According to finance ministry sources, the central bank recently said in an internal note that adopting the Centre’s package by states be treated an ‘alignment’ and not an exercise amounting to a ‘second restructuring’ of the debt of the discoms. “A major irritant has been removed. Now, it will be easier for us (the Centre) to implement debt restructuring,” a ministry official said.
As per the debt recast scheme mooted by the Centre, 50% of the outstanding liabilities of discoms up to March 31, 2012, must be taken over by state governments.
This would be converted into bonds to be issued by discoms to the lenders, duly packed by the state government's guarantee. The states will start feeling the pinch in 2013-14 when they start paying interest on the bonds. It is reckoned that the states will be able to afford the package.
The key difference between the Centre's package and the bilateral schemes entered into by the three states is that the former involves sharing of the debt burden by the state governments as it is stipulated that they have to take over half of the outstanding short term liabilities of discoms as of March 31, 2012. Further, the Centre-sponsored scheme provides for performance-based incentives – something which was missing in bilateral deals struck by banks and discoms earlier. The bilateral schemes between discoms and lenders did not inspire much confidence because it was felt that discoms might not adhere to financial discipline to generate profits to be able to repay their loans.
An expert on the power sector said both the discoms concerned and banks will benefit from a switch to the Centre-approved Rs 1.9 lakh crore loan restructuring plan. “The central scheme will benefit discoms as well as banks as restructuring will have no meaning if not related to performance,” said RV Shahi, a former Union power secretary. Haryana, Rajasthan and Uttar Pradesh had bilaterally signed loan recast deals with the concerned lenders last year due to delay in finalisation of central scheme. Contractual terms with lenders were different in these deals.

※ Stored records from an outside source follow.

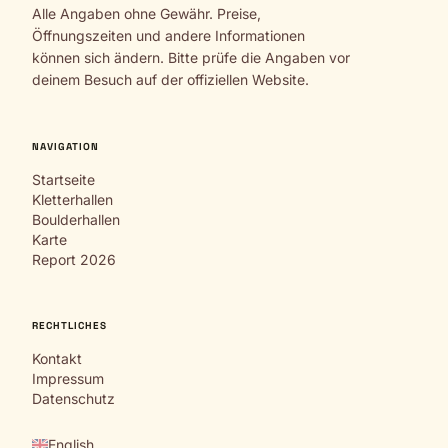
Alle Angaben ohne Gewähr. Preise,
Öffnungszeiten und andere Informationen
können sich ändern. Bitte prüfe die Angaben vor
deinem Besuch auf der offiziellen Website.
NAVIGATION
Startseite
Kletterhallen
Boulderhallen
Karte
Report 2026
RECHTLICHES
Kontakt
Impressum
Datenschutz
English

A UP government official told FE that restructuring under the central scheme would span 10 years, involving a consortium of 21 banks. “The state government has agreed to take over and service 50% of the loan amount out of the state budget in the next 10 years and it will also raising money from investors in the form of bonds,” he said, adding that the package is linked to the commitment by the state that it would increase power tariff by 30 % in 2012-13 and 15% in the next two years, bring down ATC losses by 5% every year and increase revenue collection from 88% to 98%.